BBC News ran a story and photo-essay on Friday that readers of this blog might enjoy. “Che: The Icon and the Ad” provides some of the background of this iconic image:
The story touches on several of the features of iconic appeal and circulation, and it argues that this is the iconic image. “Combining capitalism and commerce, religion and revolution, the icon remains unchallenged, Ms Ziff says. ‘There is no other image that remotely takes us to all these different places.'”

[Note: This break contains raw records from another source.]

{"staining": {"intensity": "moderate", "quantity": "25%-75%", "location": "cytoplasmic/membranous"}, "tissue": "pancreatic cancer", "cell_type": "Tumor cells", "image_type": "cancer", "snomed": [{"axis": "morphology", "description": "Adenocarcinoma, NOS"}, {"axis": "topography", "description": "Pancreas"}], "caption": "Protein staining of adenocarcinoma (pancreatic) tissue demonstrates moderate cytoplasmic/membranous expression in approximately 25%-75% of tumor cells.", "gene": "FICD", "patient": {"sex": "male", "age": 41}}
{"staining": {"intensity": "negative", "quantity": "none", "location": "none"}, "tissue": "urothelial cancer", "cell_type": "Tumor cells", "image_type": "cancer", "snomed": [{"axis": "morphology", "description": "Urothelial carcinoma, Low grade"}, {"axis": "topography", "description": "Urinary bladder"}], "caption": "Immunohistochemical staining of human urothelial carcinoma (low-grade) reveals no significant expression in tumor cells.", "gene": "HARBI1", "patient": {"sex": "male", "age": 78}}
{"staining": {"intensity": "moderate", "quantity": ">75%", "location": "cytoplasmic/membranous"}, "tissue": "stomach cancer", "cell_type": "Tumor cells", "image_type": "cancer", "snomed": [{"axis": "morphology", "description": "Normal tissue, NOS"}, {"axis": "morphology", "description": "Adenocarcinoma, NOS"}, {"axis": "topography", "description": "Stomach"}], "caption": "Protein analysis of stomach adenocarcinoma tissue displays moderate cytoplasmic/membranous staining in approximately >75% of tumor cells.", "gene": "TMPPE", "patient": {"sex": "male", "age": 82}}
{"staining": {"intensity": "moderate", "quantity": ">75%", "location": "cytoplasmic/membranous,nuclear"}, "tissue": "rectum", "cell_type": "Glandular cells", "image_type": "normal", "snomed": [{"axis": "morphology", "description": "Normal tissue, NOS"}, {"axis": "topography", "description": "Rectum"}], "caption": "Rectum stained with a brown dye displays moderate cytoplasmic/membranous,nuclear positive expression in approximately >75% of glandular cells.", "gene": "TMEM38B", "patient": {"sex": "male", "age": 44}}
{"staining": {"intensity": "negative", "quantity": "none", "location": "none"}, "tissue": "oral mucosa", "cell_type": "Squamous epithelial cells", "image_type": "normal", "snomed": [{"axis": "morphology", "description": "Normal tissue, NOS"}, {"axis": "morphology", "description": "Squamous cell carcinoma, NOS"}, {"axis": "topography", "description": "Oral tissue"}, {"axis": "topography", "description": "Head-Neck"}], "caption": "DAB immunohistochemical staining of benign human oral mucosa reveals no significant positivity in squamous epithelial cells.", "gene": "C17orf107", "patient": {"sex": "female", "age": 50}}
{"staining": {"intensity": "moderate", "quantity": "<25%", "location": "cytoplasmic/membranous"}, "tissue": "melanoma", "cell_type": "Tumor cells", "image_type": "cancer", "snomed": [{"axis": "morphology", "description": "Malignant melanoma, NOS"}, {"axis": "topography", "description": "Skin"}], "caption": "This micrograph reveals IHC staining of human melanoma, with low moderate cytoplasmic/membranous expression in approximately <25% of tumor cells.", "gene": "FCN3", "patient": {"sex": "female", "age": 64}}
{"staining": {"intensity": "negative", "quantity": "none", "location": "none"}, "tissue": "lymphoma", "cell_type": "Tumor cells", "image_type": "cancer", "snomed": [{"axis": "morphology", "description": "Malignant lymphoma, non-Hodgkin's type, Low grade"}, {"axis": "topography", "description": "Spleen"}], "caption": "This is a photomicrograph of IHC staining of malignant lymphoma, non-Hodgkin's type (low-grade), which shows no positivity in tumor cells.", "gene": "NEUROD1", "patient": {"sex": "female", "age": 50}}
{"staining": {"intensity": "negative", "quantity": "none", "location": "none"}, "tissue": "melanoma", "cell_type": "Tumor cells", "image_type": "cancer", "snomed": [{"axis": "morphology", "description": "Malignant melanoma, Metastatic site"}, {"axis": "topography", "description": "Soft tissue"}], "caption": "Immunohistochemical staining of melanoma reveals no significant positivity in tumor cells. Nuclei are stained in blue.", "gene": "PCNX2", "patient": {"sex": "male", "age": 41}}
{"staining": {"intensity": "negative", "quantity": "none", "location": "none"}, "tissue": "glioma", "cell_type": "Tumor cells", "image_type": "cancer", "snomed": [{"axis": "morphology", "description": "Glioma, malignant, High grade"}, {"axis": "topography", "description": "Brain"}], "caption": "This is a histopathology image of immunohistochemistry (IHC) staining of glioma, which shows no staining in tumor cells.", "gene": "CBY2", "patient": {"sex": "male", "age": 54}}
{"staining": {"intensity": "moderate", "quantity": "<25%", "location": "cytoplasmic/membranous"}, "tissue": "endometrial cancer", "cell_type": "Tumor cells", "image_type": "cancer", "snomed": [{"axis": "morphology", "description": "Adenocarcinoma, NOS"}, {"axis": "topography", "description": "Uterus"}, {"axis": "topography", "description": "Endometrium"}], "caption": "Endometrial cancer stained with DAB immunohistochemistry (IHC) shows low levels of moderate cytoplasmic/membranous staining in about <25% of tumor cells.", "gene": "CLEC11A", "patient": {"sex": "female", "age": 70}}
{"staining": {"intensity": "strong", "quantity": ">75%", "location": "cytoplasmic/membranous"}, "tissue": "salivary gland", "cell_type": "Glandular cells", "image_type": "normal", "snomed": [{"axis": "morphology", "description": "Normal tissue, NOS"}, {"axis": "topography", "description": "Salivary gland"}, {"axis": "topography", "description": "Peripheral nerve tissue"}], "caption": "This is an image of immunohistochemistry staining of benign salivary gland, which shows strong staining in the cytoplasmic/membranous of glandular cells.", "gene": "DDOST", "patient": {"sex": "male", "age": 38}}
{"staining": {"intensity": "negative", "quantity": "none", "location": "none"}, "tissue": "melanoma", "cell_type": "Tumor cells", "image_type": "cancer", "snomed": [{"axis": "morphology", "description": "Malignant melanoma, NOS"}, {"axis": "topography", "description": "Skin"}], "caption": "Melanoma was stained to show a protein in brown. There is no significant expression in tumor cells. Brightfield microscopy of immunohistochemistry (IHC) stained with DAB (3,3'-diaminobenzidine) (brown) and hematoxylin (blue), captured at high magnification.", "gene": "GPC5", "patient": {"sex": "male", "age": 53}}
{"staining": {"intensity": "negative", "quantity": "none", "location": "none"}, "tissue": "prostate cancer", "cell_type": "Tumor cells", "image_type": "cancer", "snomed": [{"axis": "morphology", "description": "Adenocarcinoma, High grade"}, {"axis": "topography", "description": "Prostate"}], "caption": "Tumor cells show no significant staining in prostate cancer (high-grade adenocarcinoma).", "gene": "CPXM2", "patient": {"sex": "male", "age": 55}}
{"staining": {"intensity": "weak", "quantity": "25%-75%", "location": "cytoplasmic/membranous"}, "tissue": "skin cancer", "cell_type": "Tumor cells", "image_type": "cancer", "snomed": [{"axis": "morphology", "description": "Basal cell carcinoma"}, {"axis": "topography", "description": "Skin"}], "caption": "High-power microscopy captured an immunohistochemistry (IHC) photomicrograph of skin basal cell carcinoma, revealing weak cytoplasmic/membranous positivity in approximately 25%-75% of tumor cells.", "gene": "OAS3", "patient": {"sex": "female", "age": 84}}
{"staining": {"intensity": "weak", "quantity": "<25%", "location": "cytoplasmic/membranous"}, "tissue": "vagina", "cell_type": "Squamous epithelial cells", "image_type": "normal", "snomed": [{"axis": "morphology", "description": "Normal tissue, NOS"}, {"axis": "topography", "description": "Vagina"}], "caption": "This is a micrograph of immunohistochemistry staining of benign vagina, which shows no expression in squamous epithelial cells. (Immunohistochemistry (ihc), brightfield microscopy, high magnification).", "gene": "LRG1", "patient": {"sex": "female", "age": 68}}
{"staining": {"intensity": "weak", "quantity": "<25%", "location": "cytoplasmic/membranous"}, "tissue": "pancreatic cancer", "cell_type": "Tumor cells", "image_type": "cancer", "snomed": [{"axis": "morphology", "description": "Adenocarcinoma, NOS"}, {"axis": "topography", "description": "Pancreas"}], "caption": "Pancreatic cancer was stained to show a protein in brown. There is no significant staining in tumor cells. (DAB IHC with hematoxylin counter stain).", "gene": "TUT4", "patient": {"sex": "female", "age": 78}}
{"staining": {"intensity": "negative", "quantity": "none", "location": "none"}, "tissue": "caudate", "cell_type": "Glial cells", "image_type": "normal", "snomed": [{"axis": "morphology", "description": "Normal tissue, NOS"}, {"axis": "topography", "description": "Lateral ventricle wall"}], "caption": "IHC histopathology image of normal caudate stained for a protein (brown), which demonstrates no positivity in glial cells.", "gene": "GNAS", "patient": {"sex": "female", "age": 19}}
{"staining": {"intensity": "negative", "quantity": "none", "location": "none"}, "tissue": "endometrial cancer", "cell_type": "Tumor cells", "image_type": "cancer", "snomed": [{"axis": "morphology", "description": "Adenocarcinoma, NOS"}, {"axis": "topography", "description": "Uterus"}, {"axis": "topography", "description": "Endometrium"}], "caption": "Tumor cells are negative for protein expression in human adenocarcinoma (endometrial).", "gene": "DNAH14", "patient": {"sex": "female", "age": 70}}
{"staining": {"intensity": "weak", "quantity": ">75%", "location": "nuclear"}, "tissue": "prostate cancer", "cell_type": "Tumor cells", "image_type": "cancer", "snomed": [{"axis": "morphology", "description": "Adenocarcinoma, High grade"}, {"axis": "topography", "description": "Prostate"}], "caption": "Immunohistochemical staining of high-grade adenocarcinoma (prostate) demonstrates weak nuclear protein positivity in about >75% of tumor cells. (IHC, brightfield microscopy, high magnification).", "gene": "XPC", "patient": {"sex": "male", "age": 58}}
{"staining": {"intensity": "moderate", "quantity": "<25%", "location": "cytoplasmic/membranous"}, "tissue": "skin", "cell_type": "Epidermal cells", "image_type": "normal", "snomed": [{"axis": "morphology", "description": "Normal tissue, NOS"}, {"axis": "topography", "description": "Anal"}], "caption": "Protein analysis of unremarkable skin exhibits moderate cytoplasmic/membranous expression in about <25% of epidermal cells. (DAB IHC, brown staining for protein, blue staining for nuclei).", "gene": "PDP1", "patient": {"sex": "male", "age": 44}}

Ms Ziff has reason to be so high on the image, as her work on the Che icon includes as exhibition that opens this October and a film coming out in 2008. Some people like to debate whether this or that image is the most iconic of them all, but I’m not among them. The question does open up some interesting issues in this case, and I mention them in part because they address an omission in the book No Caption Needed. John and I focused exclusively on the US, as we weren’t prepared to study other national media. We are confident, however, that iconic images play an important role in some other pubic cultures, although not necessarily in all of them. We assume that they will work along the lines we identified but also reflect differences in media, society, and political history. Those differences may be incorporated easily into our theoretical framework in some cases, and in other cases they may require fundamental adjustments.
In addition, there also is the question of how icons circulate internationally and help constitute something like a transnational public culture. We are certain that the Che icon is not the most widely circulated iconic in the US, but it may well be internationally. Likewise, the range of appropriations shown in the slide show and flickr link accompanying the BBC story contains nothing surprising to those who know something about how images become iconic, but it could be that they work differently in a transnational context than they would within a more circumscribed media environment.
In any case, each icon provides a unique basis for talking about what we see, what has happened, who are are, and what paths lie before us. Indeed, it could well be that there is more than one reason for the Che image to come around again.
Update: Today’s New York Times is running a story on the Che icon. They feature Che’s daughter while emphasizing the supposed contradiction between socialist ideal and commercial success. There is tension there, of course, which is one reason the image is iconic. But don’t hold your breath for a companion story on the contradiction between a privately owned newspaper representing the public interest. Nor do they point to a contradiction when quoting an Investor’s Business Daily editorial decrying use of the image as “tyrant-chic.” I didn’t know that the Daily supported moral regulation of free enterprise. They ought to talk with Che’s daughter, who also is concerned about commercial use of the image.
It’s the 40th anniversary of Che’s death, so there will be a number of stories about the iconic image this week. Many of them will follow the conventions for reporting on iconic images, including personalizing the story and fretting about unrestricted circulation. I find it interesting that icons can be used to manage contradictions, and also to expose them.